| Activities |
[1] Summarize the methadone article in two sentences.
[2] Write the next part of the methadone article, picking up after Lauren's last quoted words.

| Text |
########################################

The Business of Methadone

Photo credit: AP

Photo credit: AP

“And I guess what really happened was I was just exhausted. Heroin lasts you what, six hours? I mean every six hours you’ve gotta go make more money. After ten years of it I was like, ‘Oh my God, I can’t do this anymore.'”

I’m sat with Lauren in her East Vancouver apartment. We’ve just returned from the Shopper’s Drug Mart across the street, where I accompanied her on her daily methadone trip. At the back counter, the pharmacist gave Lauren a small plastic cup of what looked like juice (methadone comes diluted in a fruit-flavoured solution and often must be taken under the supervision of a pharmacist), which she drank in one gulp before initialling a sheet on the counter. As we talk, she pats at her face with a white towel. The sweating, she tells me, is a side effect of her decreasing methadone doses, which have her in a constant state of slow withdrawal. Against the advice of her doctor, she’s attempting to end her eleven year methadone dependence within the next few weeks.

They say you should go off like one, two mils every two weeks. Do you know how long – I was on a hundred and twenty mils – do you know how long that would take me to get off it? I need open-heart surgery. I got trial coming, I might do ten [years] – I need to get off now, not five years from now. So I started going off like five mils a week. So that’s why I’m suffering like this.”

########################################

Collected data entries
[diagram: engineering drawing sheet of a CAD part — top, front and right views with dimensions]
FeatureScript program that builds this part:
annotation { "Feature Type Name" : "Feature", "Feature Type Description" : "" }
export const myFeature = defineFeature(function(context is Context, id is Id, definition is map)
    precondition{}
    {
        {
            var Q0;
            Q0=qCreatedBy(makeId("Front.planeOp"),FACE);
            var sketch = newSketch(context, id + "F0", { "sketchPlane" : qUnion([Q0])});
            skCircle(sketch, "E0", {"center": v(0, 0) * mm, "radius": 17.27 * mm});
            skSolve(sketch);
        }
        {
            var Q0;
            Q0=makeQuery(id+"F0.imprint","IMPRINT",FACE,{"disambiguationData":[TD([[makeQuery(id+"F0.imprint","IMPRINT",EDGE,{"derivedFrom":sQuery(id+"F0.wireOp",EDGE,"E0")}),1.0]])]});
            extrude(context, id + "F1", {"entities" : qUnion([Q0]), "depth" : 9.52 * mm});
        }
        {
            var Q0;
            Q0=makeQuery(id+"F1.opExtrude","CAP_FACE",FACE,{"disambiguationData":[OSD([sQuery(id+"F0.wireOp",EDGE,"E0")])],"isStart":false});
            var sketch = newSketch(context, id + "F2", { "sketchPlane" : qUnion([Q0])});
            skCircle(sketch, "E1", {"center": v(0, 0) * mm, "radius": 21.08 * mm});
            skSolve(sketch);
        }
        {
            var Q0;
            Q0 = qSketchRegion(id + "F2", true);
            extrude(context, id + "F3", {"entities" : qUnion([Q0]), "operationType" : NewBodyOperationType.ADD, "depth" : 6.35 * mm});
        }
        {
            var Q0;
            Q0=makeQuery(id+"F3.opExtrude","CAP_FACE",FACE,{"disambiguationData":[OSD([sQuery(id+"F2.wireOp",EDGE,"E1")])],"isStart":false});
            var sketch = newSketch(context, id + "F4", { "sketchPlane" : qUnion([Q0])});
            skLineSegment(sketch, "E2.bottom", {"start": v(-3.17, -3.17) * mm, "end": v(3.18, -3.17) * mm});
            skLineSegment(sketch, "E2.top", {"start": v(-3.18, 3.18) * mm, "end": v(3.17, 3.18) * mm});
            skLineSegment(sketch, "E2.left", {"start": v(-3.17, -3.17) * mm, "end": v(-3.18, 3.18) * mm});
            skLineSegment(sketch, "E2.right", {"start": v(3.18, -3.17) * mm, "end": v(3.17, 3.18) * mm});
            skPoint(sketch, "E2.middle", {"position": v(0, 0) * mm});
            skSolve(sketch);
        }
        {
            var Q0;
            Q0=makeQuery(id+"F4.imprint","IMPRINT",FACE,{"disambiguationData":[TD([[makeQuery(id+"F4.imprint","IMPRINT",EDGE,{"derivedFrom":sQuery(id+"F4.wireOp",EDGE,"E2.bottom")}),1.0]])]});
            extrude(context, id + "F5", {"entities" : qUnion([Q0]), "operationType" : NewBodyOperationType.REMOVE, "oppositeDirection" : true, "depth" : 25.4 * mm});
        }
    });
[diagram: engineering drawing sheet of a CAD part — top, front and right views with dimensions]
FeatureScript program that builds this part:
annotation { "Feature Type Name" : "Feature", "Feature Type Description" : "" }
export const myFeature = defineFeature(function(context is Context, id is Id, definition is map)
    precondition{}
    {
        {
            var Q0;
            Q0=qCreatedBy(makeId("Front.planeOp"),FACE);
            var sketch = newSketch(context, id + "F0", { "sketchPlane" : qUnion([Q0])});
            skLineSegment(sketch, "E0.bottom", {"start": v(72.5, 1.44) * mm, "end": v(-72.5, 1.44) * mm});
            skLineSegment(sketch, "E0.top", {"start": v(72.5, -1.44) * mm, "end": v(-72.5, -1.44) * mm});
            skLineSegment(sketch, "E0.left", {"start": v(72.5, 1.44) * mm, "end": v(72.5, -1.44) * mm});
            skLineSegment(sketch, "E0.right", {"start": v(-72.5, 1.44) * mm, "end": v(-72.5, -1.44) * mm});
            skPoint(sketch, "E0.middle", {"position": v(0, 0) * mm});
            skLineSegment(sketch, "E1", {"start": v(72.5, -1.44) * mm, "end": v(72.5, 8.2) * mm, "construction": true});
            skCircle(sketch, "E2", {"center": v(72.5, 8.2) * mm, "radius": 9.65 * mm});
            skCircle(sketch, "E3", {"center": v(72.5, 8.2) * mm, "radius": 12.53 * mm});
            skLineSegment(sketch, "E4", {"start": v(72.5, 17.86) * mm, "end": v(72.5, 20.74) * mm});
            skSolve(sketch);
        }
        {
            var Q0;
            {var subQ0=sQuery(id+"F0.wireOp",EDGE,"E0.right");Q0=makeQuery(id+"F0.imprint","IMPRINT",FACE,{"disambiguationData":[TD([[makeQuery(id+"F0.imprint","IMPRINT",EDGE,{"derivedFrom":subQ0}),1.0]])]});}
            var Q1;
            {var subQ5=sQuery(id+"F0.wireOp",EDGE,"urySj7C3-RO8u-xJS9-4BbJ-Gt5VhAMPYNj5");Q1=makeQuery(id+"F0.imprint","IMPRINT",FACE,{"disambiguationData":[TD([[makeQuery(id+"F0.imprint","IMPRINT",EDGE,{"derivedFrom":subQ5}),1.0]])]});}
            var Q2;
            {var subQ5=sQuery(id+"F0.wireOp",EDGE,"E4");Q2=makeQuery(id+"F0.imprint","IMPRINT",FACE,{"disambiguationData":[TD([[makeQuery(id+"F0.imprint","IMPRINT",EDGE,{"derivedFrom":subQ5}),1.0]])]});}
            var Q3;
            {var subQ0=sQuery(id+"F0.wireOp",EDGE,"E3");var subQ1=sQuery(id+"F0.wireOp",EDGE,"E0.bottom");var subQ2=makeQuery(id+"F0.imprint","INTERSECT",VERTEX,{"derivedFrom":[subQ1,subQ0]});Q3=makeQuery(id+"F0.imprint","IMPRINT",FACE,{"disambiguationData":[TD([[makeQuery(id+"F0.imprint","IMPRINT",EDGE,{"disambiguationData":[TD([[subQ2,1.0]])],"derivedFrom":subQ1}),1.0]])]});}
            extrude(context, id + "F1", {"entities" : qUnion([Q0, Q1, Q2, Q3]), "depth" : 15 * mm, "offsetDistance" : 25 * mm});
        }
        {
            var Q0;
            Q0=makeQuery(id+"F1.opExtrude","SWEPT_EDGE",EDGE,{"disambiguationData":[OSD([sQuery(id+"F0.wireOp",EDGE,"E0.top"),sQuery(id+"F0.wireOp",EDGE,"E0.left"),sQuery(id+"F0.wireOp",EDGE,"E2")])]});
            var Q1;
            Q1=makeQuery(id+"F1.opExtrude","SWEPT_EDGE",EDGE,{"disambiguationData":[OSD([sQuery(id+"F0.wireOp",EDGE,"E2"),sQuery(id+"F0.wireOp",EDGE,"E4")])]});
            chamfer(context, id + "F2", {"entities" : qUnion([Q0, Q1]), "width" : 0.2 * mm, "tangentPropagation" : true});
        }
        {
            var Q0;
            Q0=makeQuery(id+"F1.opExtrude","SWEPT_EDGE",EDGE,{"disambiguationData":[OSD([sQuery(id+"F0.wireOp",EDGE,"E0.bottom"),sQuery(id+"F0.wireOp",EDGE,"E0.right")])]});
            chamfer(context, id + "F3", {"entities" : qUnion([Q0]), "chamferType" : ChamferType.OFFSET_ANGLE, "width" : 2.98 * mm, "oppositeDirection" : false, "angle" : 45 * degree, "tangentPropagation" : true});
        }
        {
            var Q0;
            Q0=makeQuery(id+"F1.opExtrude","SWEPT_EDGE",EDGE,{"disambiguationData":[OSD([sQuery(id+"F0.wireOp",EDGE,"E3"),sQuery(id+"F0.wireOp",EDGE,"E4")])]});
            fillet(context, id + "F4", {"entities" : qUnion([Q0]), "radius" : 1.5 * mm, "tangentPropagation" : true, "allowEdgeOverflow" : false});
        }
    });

########################################

| Answers per task |
[1] Exhausted after ten years of heroin, Lauren has been dependent on methadone for eleven years and drinks a daily dose under a pharmacist's supervision at the Shopper's Drug Mart across the street from her East Vancouver apartment. Against her doctor's advice, and facing open-heart surgery and a trial, she is cutting her dose by about five mils a week instead of one or two every two weeks, which leaves her sweating in a constant state of slow withdrawal.

[2]
Before she began filling her prescription at Shopper’s Drug Mart, Lauren was getting her methadone from a small independently-run pharmacy, also in East Vancouver. It was one of the many pharmacies, she says, that offer cash incentives to addicts in exchange for handling their prescription. It’s a practice expressly disallowed by PharmaCare, which pays pharmacies to dispense methadone through the Methadone Maintenance Payment Plan (including a $7.70 fee paid for each face-to-face interaction – which is to say, the process I saw earlier of a pharmacist handing Lauren a cup of diluted methadone). By paying addicts for their prescriptions, the pharmacy gets to grow their client base for the drug, and take home whatever the difference is between the PharmaCare payment they receive for dispensing methadone and their payment to the addict.

I ask her how the arrangement works – who approaches whom?

We don’t even talk. Pretty much, it goes by whoever the first person is – I don’t know how [the pharmacies] start it. You know, you can tell who you can make a proposition to. It starts like that. And then they’ll tell them, ‘Bring all your friends.’”

And how much do they pay?

They’ll give you whatever you’ll take. Some will give you twenty bucks for your whole prescription if you’ll take it, but most will give you twenty dollars per week for your prescription.”

PharmaCare’s guide to the MMPP states as a requirement for participation that pharmacies, “agree not to offer cash or incentives of any kind to methadone clients.” Despite this, she says it’s common and that there are many pharmacies all over the city that will pay cash to fill methadone prescriptions. She claims to have broken off her relationship with the last pharmacy when her treatments and payments became erratic as the owners panicked over a police investigation.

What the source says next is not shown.